- _WORK REQUIRED_: Nothing but the lines from the line with "Ergonomic keyboards" through the end of the data is to be copied, and each is to be copied exactly.

· · · · · · ·

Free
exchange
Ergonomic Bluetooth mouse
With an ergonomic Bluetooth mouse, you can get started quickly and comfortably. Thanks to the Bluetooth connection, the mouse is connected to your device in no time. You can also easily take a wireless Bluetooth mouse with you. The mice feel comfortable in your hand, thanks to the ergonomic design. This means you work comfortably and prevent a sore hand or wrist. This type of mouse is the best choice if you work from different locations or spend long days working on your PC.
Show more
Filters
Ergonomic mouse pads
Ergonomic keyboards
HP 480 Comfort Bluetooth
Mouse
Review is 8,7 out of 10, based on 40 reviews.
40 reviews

· · · · · · ·

- _REPLY TO THE TASK_:
Ergonomic keyboards
HP 480 Comfort Bluetooth
Mouse
Review is 8,7 out of 10, based on 40 reviews.
40 reviews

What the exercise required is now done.